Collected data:
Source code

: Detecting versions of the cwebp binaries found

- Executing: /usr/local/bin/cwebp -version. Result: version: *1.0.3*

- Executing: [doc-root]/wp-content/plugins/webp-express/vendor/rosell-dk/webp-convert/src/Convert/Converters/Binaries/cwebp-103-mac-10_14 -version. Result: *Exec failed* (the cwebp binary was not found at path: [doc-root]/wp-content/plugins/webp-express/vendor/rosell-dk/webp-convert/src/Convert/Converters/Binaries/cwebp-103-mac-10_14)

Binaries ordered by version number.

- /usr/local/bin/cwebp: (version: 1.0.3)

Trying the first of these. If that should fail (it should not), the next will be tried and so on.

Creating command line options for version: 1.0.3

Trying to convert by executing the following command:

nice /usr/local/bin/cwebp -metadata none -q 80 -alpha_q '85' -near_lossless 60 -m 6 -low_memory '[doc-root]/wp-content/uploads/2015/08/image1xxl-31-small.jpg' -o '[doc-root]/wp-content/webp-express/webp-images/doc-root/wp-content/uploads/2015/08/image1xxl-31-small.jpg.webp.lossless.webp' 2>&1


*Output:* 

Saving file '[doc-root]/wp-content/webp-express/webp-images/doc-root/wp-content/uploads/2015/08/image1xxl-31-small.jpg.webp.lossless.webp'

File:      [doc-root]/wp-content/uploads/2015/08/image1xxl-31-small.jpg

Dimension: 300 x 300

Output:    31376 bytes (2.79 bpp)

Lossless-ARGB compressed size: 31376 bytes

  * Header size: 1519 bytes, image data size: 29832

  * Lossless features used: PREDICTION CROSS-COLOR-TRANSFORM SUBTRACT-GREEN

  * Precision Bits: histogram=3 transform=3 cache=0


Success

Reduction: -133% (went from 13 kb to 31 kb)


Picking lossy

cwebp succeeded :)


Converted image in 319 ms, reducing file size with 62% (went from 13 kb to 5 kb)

---

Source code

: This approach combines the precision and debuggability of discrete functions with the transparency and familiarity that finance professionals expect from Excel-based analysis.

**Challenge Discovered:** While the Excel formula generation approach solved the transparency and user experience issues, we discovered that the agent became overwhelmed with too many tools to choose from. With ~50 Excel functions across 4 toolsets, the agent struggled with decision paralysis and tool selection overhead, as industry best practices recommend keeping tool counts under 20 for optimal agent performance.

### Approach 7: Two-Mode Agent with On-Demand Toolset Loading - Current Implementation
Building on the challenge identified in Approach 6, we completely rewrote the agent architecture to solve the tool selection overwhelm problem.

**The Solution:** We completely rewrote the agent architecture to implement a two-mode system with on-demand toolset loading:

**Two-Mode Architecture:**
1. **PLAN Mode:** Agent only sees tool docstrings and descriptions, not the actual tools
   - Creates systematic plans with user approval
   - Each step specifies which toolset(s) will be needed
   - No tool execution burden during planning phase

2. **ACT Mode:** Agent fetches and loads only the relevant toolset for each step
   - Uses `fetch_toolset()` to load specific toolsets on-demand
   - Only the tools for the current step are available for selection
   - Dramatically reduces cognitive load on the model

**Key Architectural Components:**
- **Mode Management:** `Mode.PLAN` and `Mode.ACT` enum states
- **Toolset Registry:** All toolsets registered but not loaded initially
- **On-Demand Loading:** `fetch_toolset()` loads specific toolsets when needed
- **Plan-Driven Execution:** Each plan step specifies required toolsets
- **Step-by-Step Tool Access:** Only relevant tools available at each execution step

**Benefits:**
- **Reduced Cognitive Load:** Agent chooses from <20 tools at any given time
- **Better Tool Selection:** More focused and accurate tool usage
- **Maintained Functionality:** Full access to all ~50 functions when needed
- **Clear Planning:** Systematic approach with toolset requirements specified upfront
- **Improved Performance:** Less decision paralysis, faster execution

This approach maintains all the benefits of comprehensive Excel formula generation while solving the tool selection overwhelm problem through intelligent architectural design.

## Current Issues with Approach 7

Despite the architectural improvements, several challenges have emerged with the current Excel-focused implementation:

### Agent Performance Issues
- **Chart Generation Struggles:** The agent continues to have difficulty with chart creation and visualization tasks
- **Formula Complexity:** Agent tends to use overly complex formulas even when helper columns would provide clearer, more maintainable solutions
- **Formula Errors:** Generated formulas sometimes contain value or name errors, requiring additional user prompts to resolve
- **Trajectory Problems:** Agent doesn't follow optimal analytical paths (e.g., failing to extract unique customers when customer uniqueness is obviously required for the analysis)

--

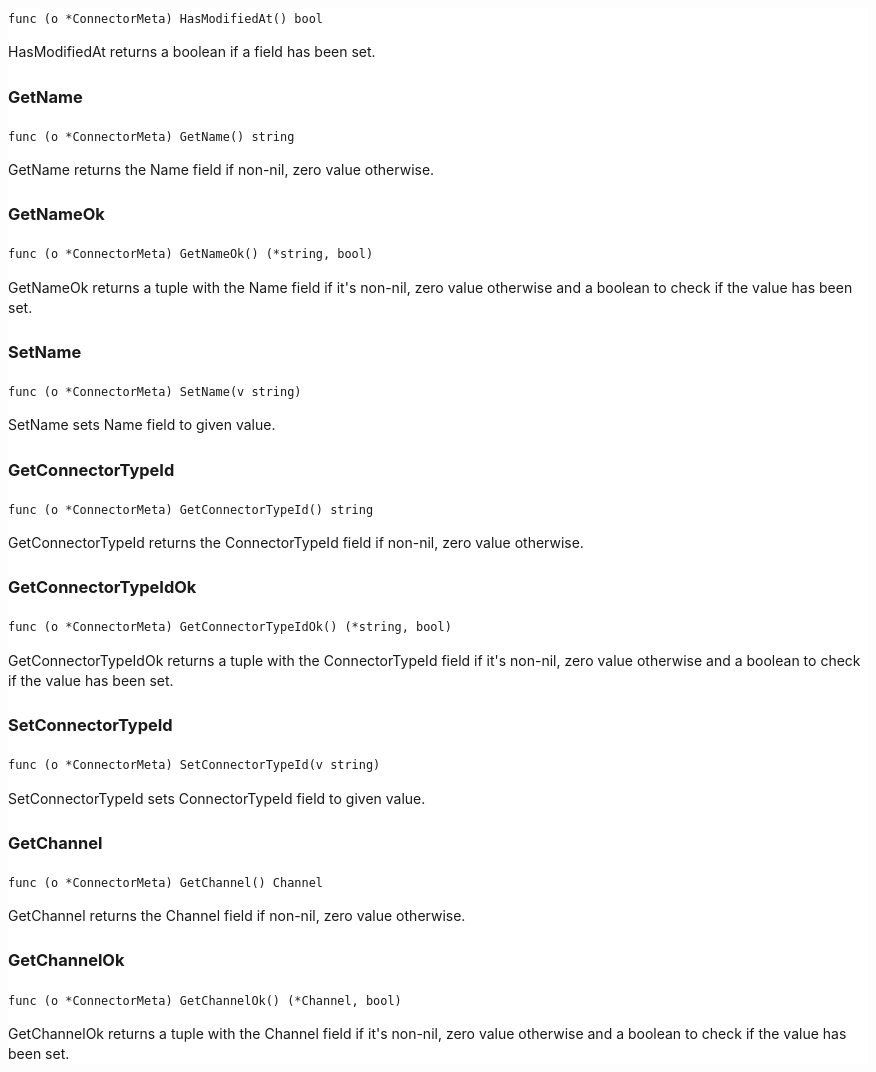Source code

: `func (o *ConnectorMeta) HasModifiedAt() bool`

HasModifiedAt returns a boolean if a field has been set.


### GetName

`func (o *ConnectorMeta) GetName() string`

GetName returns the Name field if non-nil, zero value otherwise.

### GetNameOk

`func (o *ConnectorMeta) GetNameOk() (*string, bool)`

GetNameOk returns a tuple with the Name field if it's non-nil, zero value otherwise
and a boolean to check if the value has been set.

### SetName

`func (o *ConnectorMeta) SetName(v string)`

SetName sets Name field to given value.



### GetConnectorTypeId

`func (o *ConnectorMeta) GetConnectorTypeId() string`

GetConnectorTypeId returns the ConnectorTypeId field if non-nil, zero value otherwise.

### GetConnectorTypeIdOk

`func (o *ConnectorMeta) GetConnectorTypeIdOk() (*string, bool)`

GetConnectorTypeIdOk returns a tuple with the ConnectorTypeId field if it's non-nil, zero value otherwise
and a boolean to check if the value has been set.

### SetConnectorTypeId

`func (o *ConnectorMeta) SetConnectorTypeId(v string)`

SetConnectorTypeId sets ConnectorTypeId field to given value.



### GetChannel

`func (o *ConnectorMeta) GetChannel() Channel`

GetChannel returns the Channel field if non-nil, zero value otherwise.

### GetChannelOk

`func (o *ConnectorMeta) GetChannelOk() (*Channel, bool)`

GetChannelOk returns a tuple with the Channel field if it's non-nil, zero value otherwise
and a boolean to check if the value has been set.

■ **What the task requires**: Please state how many lines in the rows above contain the string "HasModifiedAt". Reply with the number alone.

■ **Task result**: 2